Some years ago I was lucky enough to come across the debut album from Yagull, ‘Films’. At that point in their career the band was Sasha Markovic on guitars, bass, percussion, voice and keyboards with a few guests on some of the songs. There were a couple of co-writes, two cover versions (incredible takes on “White Room” and “Sabbath Bloody Sabbath”) , but the rest were all written by Markovic. I was immediately taken by the acoustic “post-rock chamber soundtrack”, and likened them to Karda Estra. But when they returned with their second album, ‘Kai’, the group had doubled in size to a duo as Markovic had been joined by pianist Kana Kamitsubo, who is also his wife (they names the album and title track after their son, who was born in 2014). This time around there is only one song credited just to Markovic, and sometimes he is credited after his wife, plus there are another couple of covers.

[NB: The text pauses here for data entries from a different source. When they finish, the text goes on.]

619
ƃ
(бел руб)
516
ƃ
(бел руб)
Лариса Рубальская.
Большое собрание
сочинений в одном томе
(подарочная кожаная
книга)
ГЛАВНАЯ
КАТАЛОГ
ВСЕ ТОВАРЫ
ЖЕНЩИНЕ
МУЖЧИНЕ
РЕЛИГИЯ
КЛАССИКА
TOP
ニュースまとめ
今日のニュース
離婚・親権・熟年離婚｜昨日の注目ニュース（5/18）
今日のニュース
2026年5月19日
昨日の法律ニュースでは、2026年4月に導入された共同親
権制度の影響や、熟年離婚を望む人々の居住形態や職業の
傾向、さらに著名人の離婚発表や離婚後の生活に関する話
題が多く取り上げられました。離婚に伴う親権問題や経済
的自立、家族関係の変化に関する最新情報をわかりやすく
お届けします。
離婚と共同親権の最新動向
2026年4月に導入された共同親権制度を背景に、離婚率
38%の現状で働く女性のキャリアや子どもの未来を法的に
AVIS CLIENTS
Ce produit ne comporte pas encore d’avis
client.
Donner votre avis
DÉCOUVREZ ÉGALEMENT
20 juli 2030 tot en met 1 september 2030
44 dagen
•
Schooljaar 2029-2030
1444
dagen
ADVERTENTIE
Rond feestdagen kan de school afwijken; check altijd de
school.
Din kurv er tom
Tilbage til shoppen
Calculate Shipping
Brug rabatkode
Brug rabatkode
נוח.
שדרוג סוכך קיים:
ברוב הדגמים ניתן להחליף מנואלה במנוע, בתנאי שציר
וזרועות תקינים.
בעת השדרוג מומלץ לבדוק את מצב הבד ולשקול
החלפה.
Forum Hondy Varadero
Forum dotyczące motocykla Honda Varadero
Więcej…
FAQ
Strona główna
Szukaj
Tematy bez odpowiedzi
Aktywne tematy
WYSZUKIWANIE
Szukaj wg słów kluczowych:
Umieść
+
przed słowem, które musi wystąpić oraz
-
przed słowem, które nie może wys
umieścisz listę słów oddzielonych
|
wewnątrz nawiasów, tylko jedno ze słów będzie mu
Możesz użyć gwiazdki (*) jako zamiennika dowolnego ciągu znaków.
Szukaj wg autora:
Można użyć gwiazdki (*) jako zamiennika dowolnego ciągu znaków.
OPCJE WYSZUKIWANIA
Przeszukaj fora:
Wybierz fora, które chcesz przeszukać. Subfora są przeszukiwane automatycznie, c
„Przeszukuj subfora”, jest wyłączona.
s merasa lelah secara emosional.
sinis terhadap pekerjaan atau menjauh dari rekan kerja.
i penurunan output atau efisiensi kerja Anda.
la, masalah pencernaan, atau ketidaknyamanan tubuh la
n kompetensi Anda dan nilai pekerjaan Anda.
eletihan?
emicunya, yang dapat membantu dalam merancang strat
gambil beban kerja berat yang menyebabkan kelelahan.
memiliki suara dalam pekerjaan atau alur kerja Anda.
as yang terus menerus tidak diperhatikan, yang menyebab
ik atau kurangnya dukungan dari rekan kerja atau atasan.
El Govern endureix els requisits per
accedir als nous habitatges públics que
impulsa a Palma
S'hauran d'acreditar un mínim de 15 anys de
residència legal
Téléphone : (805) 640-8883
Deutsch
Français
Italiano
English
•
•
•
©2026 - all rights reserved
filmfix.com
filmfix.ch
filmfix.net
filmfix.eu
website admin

Guests again feature on some of the songs, most notably Moonjune artists Beledo and Dewa Budjana, but I found that it is the songs where it is just the two of them where they come across best. There is no need at all for anything special, just an acoustic guitar and piano, played by two people who know each other intimately and can accompany the other in perfect harmony. This is restful music, and when Budjana made his appearance on electric guitar on “Blossom” I was actually quite disappointed. I have been a fan of Budjana’s for years, but to my ears his delicate electric guitar was out of place on this acoustic album. The interplay between the two musicians in simply beautiful, there is no other word for it, and I would have preferred to have heard an album filled just with their songs, with no other musicians, as there is no need for the purity of their sound to be messed with. Again there are two cover versions of classic rock songs, but this time they don’t work quite as well. Of the two, “Wishing Well” is well worth hearing, with some wonderful guitar, but “Burn” doesn’t really gel as it should.

But overall this is still an incredible album, and if they trust themselves and record a full album of their own material, with no outside “help”, then the next one could be very, very special indeed.